Exelixis Sees Success in Cancer Trial

A regimen including Exelixis’ investigational drug zanzalintinib has outperformed Bayer’s gastrointestinal cancer medication Stivarga in a phase 3 study. The overall survival advantage propels Exelixis nearer to its goal of transforming the oral tyrosine kinase inhibitor into a product that generates $5 billion annually. Exelixis is a publicly listed biotechnology firm located in California, dedicated […]

Jun 28, 2025 - 06:00
Exelixis Sees Success in Cancer Trial

A regimen including Exelixis’ investigational drug zanzalintinib has outperformed Bayer’s gastrointestinal cancer medication Stivarga in a phase 3 study. The overall survival advantage propels Exelixis nearer to its goal of transforming the oral tyrosine kinase inhibitor into a product that generates $5 billion annually.

Exelixis is a publicly listed biotechnology firm located in California, dedicated to the research, development, and marketing of novel cancer therapeutics. Its main emphasis is on creating small molecule treatments for challenging cancers. Exelixis is recognized for its principal product, Cabozantinib, and has a robust internal cancer research and drug development portfolio.

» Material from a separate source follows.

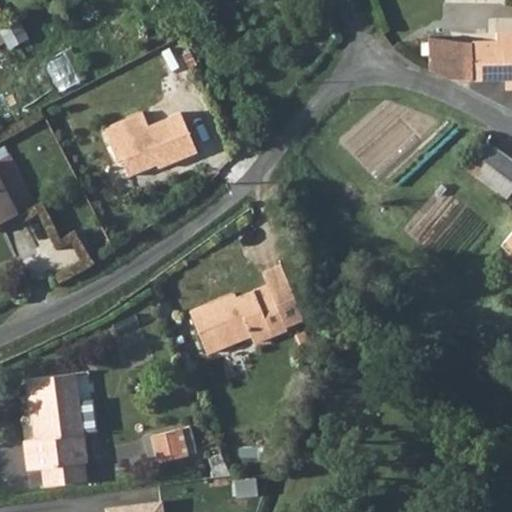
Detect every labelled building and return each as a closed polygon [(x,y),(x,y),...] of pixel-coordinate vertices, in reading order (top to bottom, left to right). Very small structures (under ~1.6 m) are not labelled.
[(430,70),(448,80),(510,80),(511,80),(511,43),(468,43),(431,40),(430,70)] [(149,128),(143,112),(104,128),(117,161),(122,159),(129,177),(166,162),(168,167),(198,155),(182,114),(149,128)] [(511,160),(489,144),(469,170),(507,199),(511,192),(511,160)] [(32,201),(8,150),(0,154),(0,181),(14,210),(32,201)] [(0,219),(15,212),(14,210),(0,181),(0,219)] [(208,349),(226,342),(224,336),(252,326),(254,331),(257,340),(290,328),(288,323),(306,317),(287,262),(269,269),(274,282),(213,305),(211,299),(192,306),(208,349)] [(224,336),(226,342),(254,331),(252,326),(224,336)] [(83,465),(74,377),(33,382),(39,442),(32,442),(23,443),(27,472),(41,470),(78,466),(83,465)] [(39,442),(33,382),(26,383),(32,442),(39,442)] [(184,457),(177,432),(150,439),(156,464),(184,457)] [(78,466),(41,470),(43,488),(81,483),(78,466)] [(158,511),(155,498),(98,504),(99,511),(158,511)]
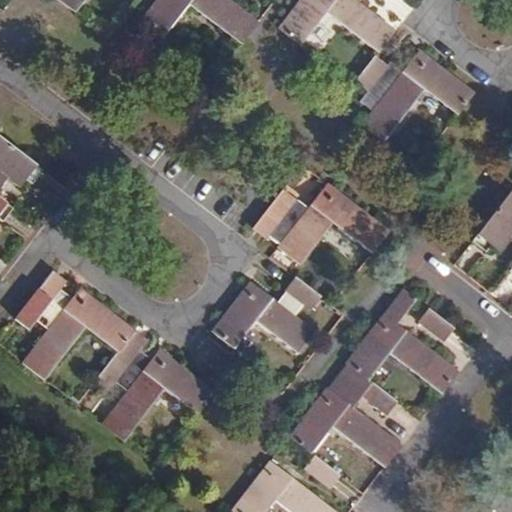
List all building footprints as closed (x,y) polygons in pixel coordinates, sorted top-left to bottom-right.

The firm aims to move forward with zanzalintinib as the replacement for its premier cancer drug, Cabometyx. By enhancing characteristics such as pharmacokinetic half-life, the firm has developed a molecule it anticipates will get approval for several disorders and surpass the peak sales of Cabometyx. The stage 3 colorectal cancer study served as a crucial first validation for zanzalintinib.

Researchers randomized 901 participants to get either Stivarga or zanzalintinib in conjunction with Roche’s Tecentriq. The combination substantially outlasted Stivarga in terms of overall survival in patients with high-grade metastatic colorectal cancer that had not been treated earlier and did not have microsatellite instability.

Experts at William Blair said in a communication to investors that the impact on the study’s co-primary endpoint guarantees a significant commercial possibility for the emerging brand. Analysts indicate that the patient group included by the endpoint is the most substantial economic potential for zanzalintinib, with projected risk-adjusted peak sales in the U.S. reaching $875 million.

Analysts also noted that the positive topline results from the trial likely enhance both the strategic and underlying value of the company’s stock. They suggested that zanzalintinib could potentially help sustain the company’s revenue following the expiration of cabozantinib’s exclusivity in 2030.

The analysts will examine relative and absolute risk mitigation with the release of the complete findings, since these measures could shed light on the clinical significance of the survival advantage. The favorable findings prompted investors to increase the drug’s share price by 12% to over $45 on Monday.

However, Exelixis must achieve more trial successes to realize its primary objective for zanzalintinib. The biotechnology firm anticipates that gastrointestinal cancers, particularly colorectal tumors, will provide 45% of the projected $5 billion in revenue by 2033. GI cancers constituted 10% of Cabometyx sales in 2024, rendering these indications pivotal to Exelixis’ aspirations to surpass the $1.8 billion revenue earned by its existing medicine.